== Aufgaben ==
1. Welches Thema hatte Blochs Vortragsabend laut dem Tagebuchauszug?
2. Schreibe den Tagebuchauszug nach seinem letzten Satz weiter.

== Text ==
________
2. Juni. Dr. Frischauer reist ab. Er verabschiedet sich bei uns und überläßt mir den Auftrag, alles Interessante, was hier vorfällt, der »Neuen Freien Presse« in Telegrammen und Korrespondenzen mitzuteilen. Abends der gewöhnliche Freitagsempfang bei Beaufort. Mache mehrere neue Bekanntschaften:

Turkhan-Pascha. Erinnert mich in der eleganten äußeren Erscheinung an Rudolf Hoyos; ist mehrere Jahre Minister des Aeußern gewesen und führt den Titel Wesir. Hatte das zweifelhafte Glück, Militärgouverneur der Insel Kreta gewesen zu sein. In seiner Unterhaltung – er spricht das reinste Französisch – verbindlich, liebenswürdig, dominiert ein leiser satirischer Ton.

Noury-Bey, der zweite türkische Delegierte. Höchstens vierzig, sehr feine Züge, rötlicher Vollbart; Inspektor im Ministerium der öffentlichen Arbeiten. Wohnte voriges Jahr als Delegierter der Türkei dem Kongreß gegen die Anarchisten in Rom bei. Die beiden ottomanischen Würdenträger machen mir nicht den Eindruck, als ob ihnen das Gelingen der hiesigen Arbeit besonders glaubwürdig und wünschenswert erschiene.

Chedomille Myatovic, gewesener serbischer Minister des Aeußern, jetzt bevollmächtigter Minister in London, ist hingegen ein begeisterter Anhänger der Konferenzziele.

Augustin d'Ornellos Vasconsellos, Delegierter Portugals, erzählt mir, daß er Goethes »Faust« in seine Muttersprache übersetzte.

De Mier, mexikanischer Gesandter in Paris. Außer den Vereinigten Staaten ist kein anderer amerikanischer Staat hier vertreten als Mexiko.

3. Juni. Vortragsabend von Bloch. Geladenes Publikum. Anwesend fast sämtliche Delegierte. Viele Journalisten, holländische und fremde. Thema: »Die Entwicklung der Schußwaffen«. Hinter dem Pult des Vortragenden eine weiße Fläche für die Lichtbilder. Bloch spricht mit großer Natürlichkeit und Einfachheit. Niemals sucht er oratorische Effekte. Man sieht, nicht »Reden halten« will er, sondern sagen, was er zu sagen hat. Er will das Bild des Zukunftskrieges zeigen. Und wo fände er ein geeigneteres Publikum dafür als die hier Versammelten? Diplomaten und Militärs, die berufen wären, über einen etwaigen solchen Krieg zu verhandeln oder ihn zu führen, jetzt aber einberufen sind, ihn zu vermeiden.
________
== Angezeigte Daten ==
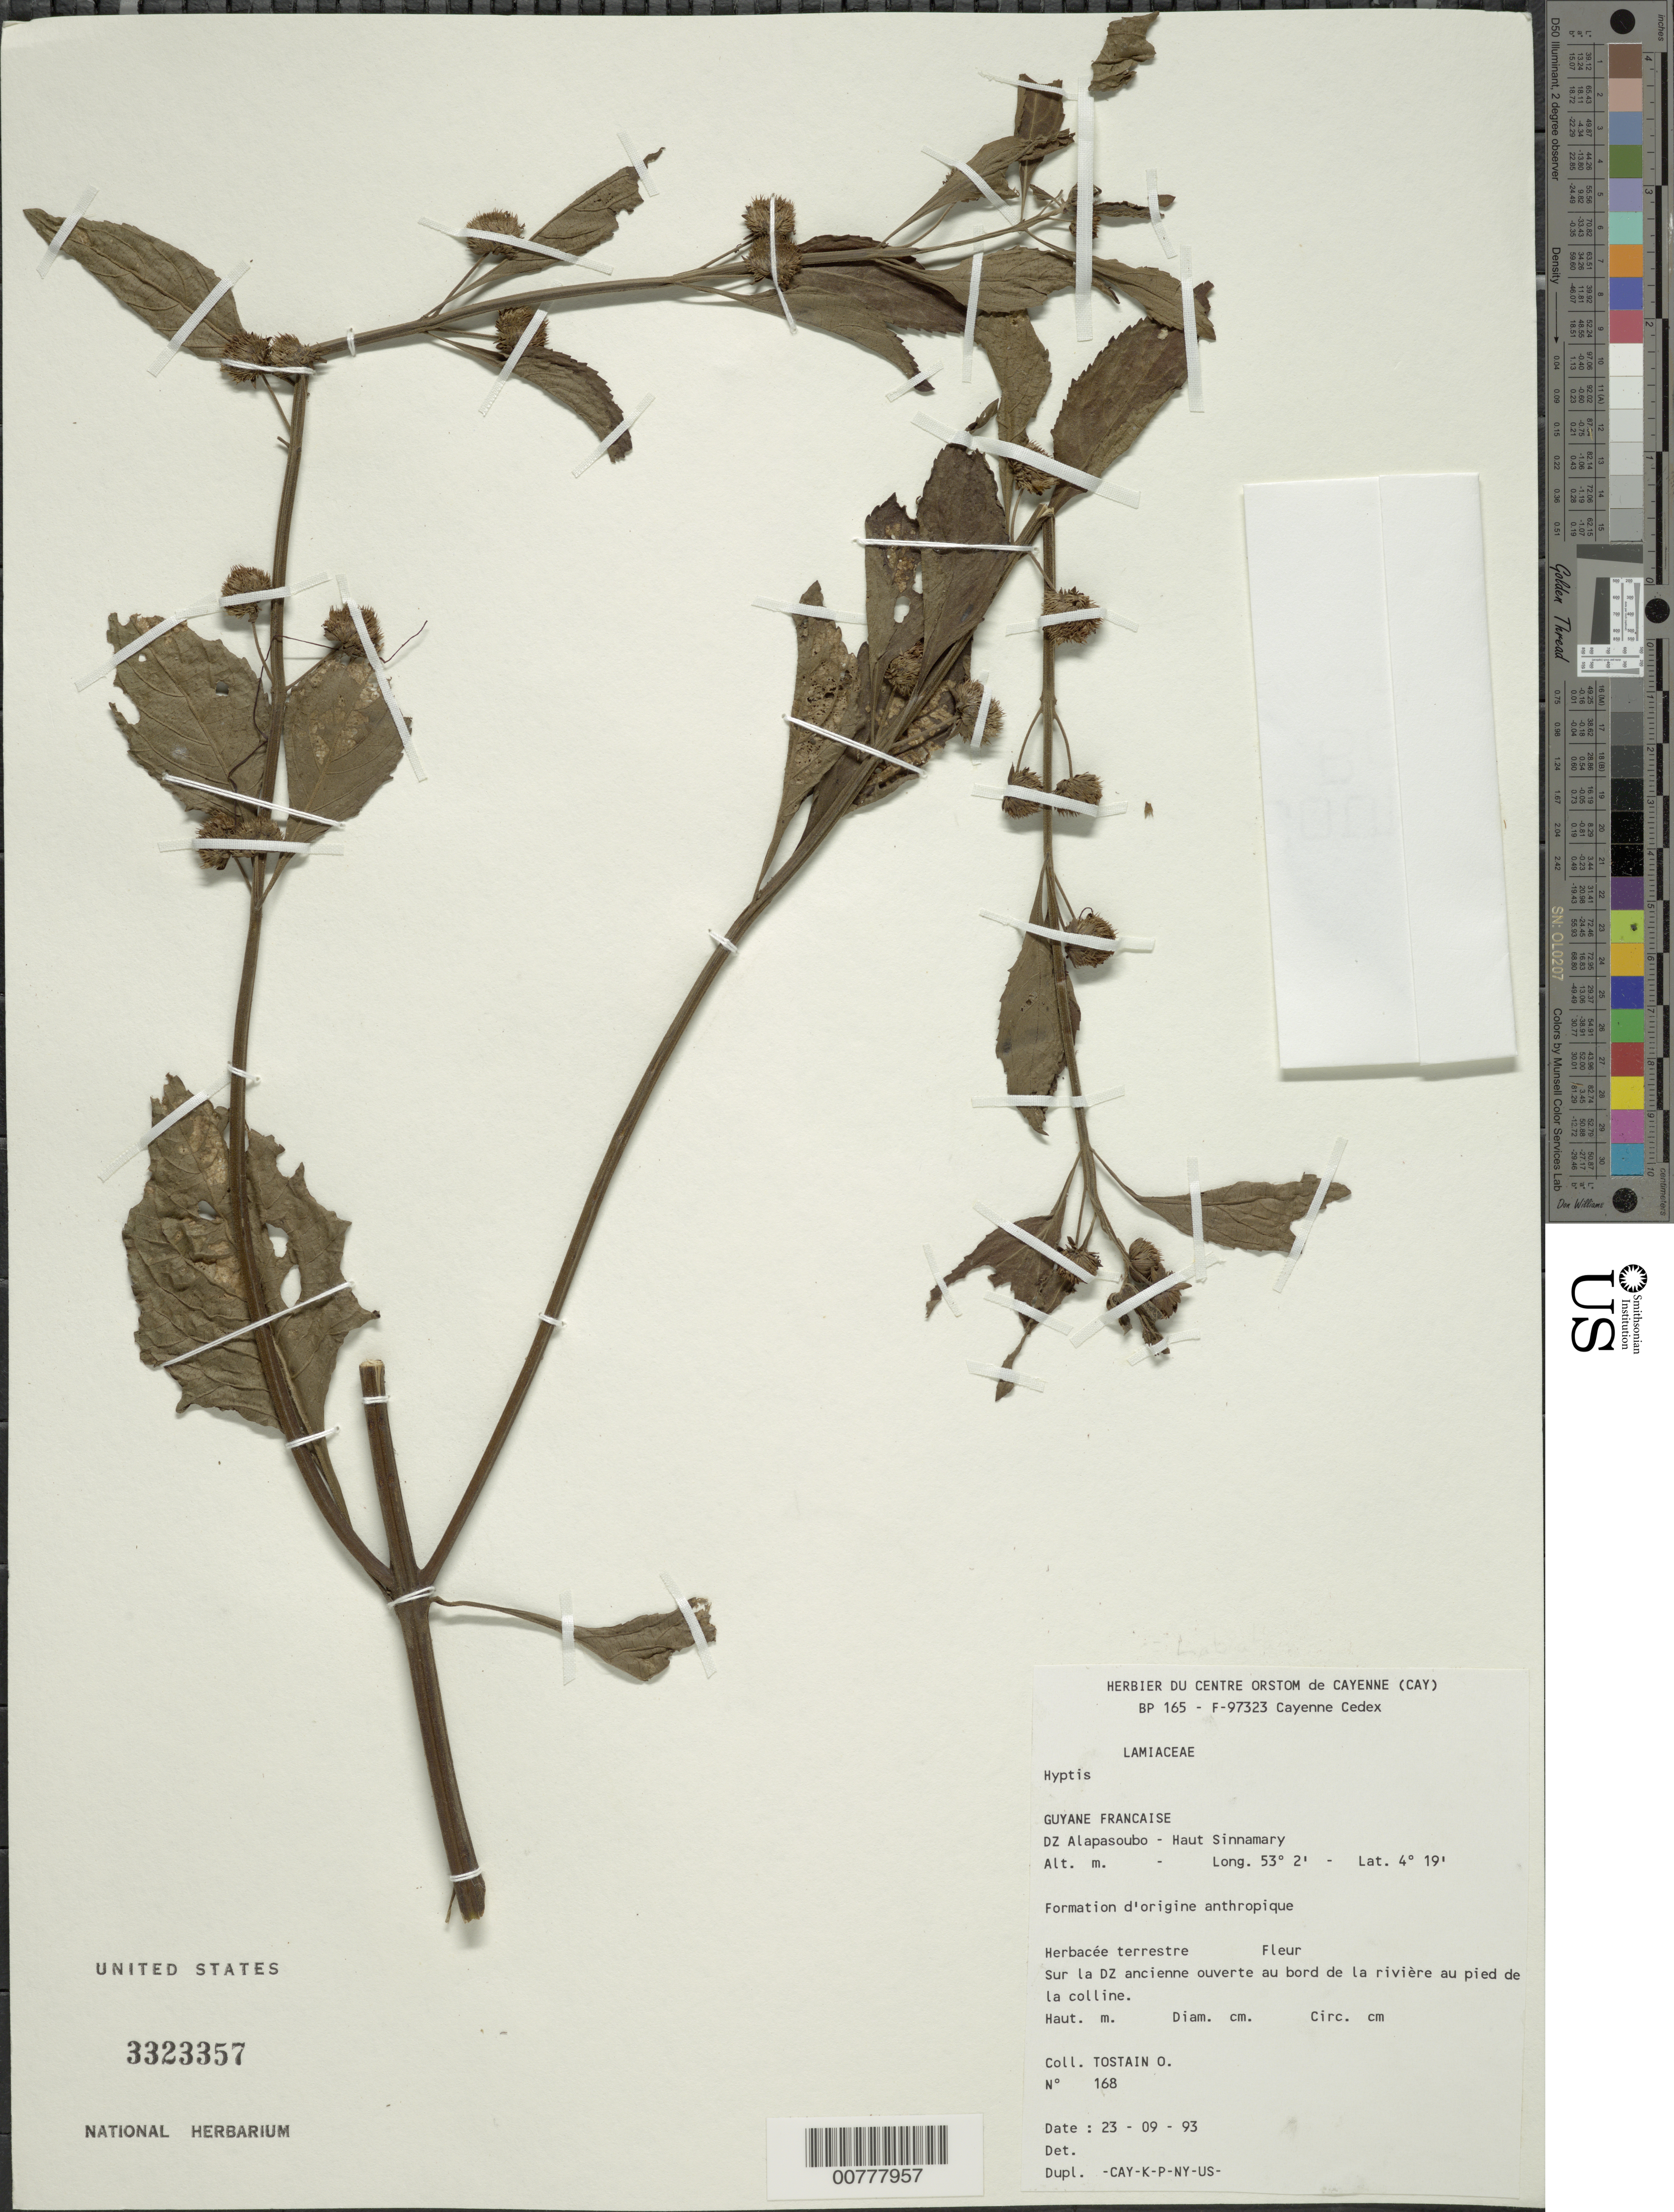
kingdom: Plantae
________
== Lösungen ==
1. »Die Entwicklung der Schußwaffen«

2.
Die historische Entwicklung der Schußwaffen, von den ersten Feuersteingewehren an bis zu den letzten Modellen, wird an der Hand von Abbildungen und Tabellen dem Publikum vorgeführt. Das Projektil des neuen Infanteriegewehres fegt alles weg, was es[461] bis auf 600 Meter streift. Aber es winken größere Fortschritte: In allen Armeen werden Versuche angestellt mit noch kleinerem Kaliber. Man berechnet, daß wenn im Deutsch-Französischen Kriege die jetzt ein geführten Gewehre benutzt worden wären, so wären die Verluste viermal größer gewesen; führte man die allerneuesten Modelle ein, so wären die Verluste dreizehnmal größer. Freilich würde eine solche Umgestaltung der Heere des Dreibundes und des Zweibundes vier Milliarden Franken kosten.

(Nun, angesichts eines so schönen Resultats – man denke doch: dreizehnmal mehr Tote und Verstümmelte als mit dem primitiven Schußprügel – da wären doch vier Milliarden nicht zuviel – und die bringt man leicht auf, wenn man dem arbeitenden Volk die Lebensmittel etwas verteuert.)

Die Parenthese ist von mir, nicht von Bloch. Sein Vortrag ist ganz objektiv; er macht keine bitteren Ausfälle, er bringt Ziffern und Daten; die Schlußfolgerungen überläßt er der Vernunft und dem Gewissen der Hörer.

Der Vortrag wird durch eine halbstündige Pause unterbrochen. In einem Nebensaal sind reichbesetzte Büfette aufgestellt und Erfrischungen werden gereicht. Bloch ist der Hausherr, und die Vortragsräume sind in Salons umgewandelt, wo man einander begrüßt, neue Bekanntschaften macht und über das Gehörte Gedanken austauscht.

5. Juni. Der Herausgeber des »Dagblad« hat Stead die ersten Seiten seines Blattes zur Veröffentlichung einer täglichen Chronik der Konferenz überlassen. Heute erschien die erste Nummer. Vortrefflich redigiert. Wird von großem Nutzen sein. Prächtiger Mensch, dieser Stead! Zuerst seine neunmonatige Kampagne in Schrift und Wort, und jetzt diese Arbeit!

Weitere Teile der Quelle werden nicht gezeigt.